The bowl was donated by Reverend W. Warner Parry to the University Museum and was part of a large number of ethnographic objects transferred to the Pitt Rivers Museum in 1886. From the accession entry we do not know if the bowl was also collected by Parry or if it came to him through a third party. Parry was part of the British Royal Navy and so it is possible that he travelled to the Northwest coast of America and acquired the bowl in person. A label glued to the side of the object tells us that the bowl was ‘from an Indian burial ground. Maple Bank Esquimault, Vancouver Island’. The bowl is interesting as despite its provenance having been recorded it is unlikely to have originated at Esquimault. In fact, the Haida tribal members who visited in 2009 confirmed the bowl as Haida in origin. However, the style of the bowl is markedly different from all the other Haida grease bowls in the collection. The bowl is one of three bowls with carved with the beaver motif in the Museum collections, the other two coming from the original Pitt Rivers founding collection that came to the Museum in 1884.

Beaver bowl 1884.68.48 © Pitt Rivers Museum
Beaver bowl 1884.68.58 © Pitt Rivers Museum 
The symbol of the beaver in Northwest coast tradition represents the values of productivity, creativity, creation, cooperation, persistence and harmony.

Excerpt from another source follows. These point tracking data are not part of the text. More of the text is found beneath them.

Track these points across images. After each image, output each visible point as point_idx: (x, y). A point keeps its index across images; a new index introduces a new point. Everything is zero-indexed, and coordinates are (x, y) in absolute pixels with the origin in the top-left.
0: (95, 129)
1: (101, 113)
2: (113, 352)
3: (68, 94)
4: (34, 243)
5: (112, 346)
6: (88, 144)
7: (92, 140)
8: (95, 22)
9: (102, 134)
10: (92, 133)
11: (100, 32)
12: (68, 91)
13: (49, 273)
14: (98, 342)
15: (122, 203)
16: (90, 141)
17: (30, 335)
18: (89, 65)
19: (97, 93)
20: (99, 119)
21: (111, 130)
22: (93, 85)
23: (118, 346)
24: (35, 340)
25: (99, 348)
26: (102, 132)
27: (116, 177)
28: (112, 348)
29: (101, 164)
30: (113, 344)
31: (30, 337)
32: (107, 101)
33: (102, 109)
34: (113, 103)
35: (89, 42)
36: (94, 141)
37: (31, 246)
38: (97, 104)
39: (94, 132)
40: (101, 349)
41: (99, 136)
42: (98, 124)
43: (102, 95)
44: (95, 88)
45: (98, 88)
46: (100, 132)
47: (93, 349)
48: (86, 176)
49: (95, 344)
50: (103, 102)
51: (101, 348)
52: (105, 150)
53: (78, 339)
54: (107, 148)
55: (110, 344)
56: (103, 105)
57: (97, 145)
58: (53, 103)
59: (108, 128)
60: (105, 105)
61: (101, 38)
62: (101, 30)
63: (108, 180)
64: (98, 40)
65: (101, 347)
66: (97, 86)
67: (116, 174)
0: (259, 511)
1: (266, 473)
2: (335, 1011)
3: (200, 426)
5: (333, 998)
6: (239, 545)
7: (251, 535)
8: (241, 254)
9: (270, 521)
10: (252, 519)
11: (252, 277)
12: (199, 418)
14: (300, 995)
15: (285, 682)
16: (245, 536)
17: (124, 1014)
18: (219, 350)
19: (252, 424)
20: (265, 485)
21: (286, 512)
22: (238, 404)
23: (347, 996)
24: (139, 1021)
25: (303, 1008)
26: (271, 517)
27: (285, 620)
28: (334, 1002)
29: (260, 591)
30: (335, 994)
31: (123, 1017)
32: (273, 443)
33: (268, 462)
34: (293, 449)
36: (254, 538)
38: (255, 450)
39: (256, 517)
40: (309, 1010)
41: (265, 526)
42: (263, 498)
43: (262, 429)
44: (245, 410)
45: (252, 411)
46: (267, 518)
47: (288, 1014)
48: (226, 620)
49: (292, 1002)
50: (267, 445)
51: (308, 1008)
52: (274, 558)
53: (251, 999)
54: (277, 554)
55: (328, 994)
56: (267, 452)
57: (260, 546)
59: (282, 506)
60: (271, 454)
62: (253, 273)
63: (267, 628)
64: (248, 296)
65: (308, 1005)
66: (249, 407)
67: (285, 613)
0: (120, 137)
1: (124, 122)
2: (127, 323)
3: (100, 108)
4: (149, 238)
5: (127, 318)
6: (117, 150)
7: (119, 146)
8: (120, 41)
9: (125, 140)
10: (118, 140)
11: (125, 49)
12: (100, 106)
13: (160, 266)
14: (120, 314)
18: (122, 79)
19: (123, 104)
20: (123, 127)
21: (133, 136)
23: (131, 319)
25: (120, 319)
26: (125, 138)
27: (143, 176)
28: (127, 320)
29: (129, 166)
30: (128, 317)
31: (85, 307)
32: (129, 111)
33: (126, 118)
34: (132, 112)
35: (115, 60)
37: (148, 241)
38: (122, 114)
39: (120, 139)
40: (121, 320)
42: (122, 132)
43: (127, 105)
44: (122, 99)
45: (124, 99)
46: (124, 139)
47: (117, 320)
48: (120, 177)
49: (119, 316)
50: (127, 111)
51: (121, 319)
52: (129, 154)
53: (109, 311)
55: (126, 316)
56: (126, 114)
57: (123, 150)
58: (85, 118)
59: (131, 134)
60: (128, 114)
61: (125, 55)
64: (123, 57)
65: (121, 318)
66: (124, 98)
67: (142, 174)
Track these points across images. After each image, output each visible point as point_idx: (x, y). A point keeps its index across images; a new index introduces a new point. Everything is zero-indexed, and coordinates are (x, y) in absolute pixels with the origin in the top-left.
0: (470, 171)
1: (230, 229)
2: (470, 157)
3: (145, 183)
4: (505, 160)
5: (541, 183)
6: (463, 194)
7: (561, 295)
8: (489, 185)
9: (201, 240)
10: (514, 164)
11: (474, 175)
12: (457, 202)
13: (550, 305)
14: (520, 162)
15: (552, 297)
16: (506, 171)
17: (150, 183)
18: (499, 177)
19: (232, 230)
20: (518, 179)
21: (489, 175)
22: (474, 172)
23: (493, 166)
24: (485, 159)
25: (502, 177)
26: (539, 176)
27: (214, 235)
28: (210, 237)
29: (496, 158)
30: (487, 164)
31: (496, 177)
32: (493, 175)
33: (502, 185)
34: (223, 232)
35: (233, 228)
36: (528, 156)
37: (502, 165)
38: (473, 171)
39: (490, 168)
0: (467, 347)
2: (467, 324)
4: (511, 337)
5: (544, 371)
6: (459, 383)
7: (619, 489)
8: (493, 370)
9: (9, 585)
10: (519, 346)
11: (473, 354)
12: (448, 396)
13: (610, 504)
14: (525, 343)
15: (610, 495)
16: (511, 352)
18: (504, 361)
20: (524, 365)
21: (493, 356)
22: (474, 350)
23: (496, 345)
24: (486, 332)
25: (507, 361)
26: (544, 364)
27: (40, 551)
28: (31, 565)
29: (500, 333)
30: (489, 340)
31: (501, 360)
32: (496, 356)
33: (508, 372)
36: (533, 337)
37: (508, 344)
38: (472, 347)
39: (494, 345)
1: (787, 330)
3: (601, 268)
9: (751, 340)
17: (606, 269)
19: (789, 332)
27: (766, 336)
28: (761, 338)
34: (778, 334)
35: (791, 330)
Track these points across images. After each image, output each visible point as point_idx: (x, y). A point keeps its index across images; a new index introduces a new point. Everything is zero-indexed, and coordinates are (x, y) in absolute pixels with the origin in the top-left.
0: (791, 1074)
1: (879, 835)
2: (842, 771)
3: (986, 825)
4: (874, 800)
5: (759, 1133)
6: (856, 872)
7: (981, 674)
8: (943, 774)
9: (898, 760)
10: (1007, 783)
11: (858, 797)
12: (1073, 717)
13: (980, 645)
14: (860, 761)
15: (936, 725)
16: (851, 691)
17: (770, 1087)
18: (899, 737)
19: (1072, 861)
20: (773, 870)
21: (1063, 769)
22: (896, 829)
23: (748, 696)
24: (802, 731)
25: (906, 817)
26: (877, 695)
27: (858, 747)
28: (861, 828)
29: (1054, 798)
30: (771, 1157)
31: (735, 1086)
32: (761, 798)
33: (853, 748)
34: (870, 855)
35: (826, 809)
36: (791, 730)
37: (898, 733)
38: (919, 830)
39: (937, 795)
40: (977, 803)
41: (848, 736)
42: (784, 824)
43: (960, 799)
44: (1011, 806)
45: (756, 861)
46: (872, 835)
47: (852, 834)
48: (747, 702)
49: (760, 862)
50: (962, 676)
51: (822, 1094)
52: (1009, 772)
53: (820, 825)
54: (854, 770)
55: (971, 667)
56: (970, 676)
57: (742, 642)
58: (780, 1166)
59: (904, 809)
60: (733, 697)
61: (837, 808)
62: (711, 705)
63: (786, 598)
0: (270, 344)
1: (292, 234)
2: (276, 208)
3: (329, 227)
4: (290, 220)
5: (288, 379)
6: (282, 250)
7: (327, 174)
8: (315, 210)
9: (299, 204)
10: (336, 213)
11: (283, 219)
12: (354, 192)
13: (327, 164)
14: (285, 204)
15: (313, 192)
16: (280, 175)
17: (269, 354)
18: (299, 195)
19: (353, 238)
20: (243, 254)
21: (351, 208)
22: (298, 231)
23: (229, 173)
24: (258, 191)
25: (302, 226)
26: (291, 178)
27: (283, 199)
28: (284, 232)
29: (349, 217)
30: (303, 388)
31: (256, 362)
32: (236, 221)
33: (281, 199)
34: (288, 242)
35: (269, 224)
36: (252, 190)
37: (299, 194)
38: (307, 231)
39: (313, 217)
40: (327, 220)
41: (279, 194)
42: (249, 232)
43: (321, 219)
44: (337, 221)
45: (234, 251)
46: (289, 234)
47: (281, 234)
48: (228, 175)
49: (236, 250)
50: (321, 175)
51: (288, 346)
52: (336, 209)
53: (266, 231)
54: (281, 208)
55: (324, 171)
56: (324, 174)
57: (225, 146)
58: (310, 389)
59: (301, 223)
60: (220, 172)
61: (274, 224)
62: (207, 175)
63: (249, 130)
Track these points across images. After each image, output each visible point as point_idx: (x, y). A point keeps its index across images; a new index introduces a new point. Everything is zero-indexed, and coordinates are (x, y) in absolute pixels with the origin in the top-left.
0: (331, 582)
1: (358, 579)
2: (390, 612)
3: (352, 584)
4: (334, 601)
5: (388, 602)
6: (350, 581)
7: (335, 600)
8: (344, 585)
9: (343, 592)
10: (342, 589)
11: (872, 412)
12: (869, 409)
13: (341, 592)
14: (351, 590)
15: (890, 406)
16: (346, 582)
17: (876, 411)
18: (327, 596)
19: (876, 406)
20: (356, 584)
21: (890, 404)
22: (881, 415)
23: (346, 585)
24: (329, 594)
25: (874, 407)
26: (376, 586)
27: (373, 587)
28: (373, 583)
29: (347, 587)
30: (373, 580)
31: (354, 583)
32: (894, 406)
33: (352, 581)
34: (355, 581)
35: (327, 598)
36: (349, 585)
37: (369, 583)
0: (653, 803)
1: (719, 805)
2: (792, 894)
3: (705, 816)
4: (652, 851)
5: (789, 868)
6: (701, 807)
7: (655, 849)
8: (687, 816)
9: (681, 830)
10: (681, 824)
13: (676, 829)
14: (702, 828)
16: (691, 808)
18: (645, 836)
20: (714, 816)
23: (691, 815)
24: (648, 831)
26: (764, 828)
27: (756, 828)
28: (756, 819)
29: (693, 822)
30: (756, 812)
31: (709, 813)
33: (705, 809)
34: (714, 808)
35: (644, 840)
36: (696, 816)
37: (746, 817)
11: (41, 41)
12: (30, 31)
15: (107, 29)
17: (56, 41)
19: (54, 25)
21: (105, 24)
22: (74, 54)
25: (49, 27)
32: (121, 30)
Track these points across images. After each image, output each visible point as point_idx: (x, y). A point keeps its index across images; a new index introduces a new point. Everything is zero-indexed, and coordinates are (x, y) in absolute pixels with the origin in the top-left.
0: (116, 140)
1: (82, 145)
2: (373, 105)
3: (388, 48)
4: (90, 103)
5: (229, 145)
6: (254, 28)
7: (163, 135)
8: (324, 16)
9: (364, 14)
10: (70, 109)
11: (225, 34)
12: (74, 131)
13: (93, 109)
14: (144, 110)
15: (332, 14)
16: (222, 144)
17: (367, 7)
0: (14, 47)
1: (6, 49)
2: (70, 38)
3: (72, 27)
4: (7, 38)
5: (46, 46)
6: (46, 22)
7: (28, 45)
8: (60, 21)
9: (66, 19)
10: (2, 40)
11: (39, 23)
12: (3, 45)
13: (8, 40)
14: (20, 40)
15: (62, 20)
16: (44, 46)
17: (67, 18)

The beaver is also serious and hardworking. We have a number of objects with the beaver totem from Haida Gwaii, an archipelago on the North coast of British Columbia formally known as the Queen Charlotte islands. Many are associated with rank, status and prestige. Indeed, the beaver bowl is on display in the Museum in a display case of the same title (case 58.A), such beautifully carved and handmade objects belonged to significant Haida families.

It is the exquisite carving and anthropomorphic nature of the beaver which appeals to me so much in the design of the bowl. The Haida I met in 2009 were warm and animated people, it is through them that the objects I had spent time passively observing came alive and spoke of the people who made them and used them in their former life before they became a part of a Museum collection.